Provided passage:
════════

X-ray Production Flashcards
Methods of X-ray production
Bremsstrahlung
Characteristic radiaton
Bremsstrahlung
Braking radiation - electron beam scattered, continuous x-rays given off
Characteristic radiation
Primary beam scatters inner shell electrons, characteristic radiation given off as electron moves down to inner shell
What will high energy electron interactions generate?
Bound electron interaction: characteristic
At nucleus: high energy brem.
Near nucleus: high energy brem
Further away: low energy brem.
How are most clinical x-rays generated?
Bremsstrahlung (~90%)
[except mammography which is roughly the opposite]
What do we need to generate x-rays?
A source of electrons (cathode)
A way to accelerate electrons (applied kv)
A way to convert electrons to x-rays
A way to cool the anode
Source of electrons?
Cathode containing multiple tungsten fibres (only one used at a time). Produced by thermionic emission.
How are electrons generated?
Thermionic emission - electrons ‘boil off’ and hover in ‘charge space’.

════════

Provided material:
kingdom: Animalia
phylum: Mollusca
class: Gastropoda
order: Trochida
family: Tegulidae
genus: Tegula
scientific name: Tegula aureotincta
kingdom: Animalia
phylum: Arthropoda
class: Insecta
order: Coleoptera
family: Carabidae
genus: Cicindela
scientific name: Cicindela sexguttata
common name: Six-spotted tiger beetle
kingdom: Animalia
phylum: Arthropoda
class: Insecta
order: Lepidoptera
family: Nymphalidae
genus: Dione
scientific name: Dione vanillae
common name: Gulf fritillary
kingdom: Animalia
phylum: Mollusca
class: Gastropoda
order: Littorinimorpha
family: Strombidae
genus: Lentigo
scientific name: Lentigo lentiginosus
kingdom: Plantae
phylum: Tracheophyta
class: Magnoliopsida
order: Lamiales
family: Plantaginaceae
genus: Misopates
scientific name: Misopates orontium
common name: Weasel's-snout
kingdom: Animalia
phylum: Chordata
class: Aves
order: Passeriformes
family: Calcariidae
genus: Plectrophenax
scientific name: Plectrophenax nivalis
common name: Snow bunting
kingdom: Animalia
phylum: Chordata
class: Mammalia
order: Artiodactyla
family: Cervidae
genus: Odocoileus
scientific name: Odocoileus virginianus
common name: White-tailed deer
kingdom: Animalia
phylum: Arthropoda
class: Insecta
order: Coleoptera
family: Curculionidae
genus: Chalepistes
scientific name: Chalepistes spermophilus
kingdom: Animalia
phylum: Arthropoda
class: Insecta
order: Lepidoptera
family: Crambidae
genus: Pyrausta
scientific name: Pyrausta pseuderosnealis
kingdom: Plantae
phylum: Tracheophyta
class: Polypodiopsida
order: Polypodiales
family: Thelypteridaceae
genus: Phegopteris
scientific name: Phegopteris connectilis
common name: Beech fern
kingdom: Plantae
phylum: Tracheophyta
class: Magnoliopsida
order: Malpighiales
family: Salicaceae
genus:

════════

Exercise instructions:
a – Decide whether each statement, (i) to (iii), agrees with the x-ray production flashcards. Answer yes or no for each, and quote the flashcard words that decide it.
(i) Most clinical x-rays are generated by characteristic radiation.
(ii) The cathode holds several tungsten fibres but uses only one at a time.
(iii) Electron interactions farther from the nucleus produce low energy bremsstrahlung.
b – Proceed with the x-ray production flashcards after the last card shown, adding several more cards in the same question-and-answer format.
The data above play no part in this exercise.

Results by task:
a –
(i) No: "Bremsstrahlung (~90%)"
(ii) Yes: "Cathode containing multiple tungsten fibres (only one used at a time)."
(iii) Yes: "Further away: low energy brem."

b –
Rotating anode details
Stator is around glass envelope - windings on it are energised sequentially so induced magnetic field rotates on axis.
Tungsten focal point, high Z and high melting point. Molybdenum disc and graphite help dissipate heat.
Heel effect
Variation in x-ray intensity across field of view due to self absorption in target. May limit minimum target angle in certain circumstances - radiotherapy, worse with smaller angles.
Light beam diaphragm
Lead shutters control size and shape of beam, enables radiographer to visualise and control beam with light.
What is the maximum spectral energy?
The generating voltage
Why do we filter out lower energies
Contribute to skin dose but won’t penetrate enough to be useful.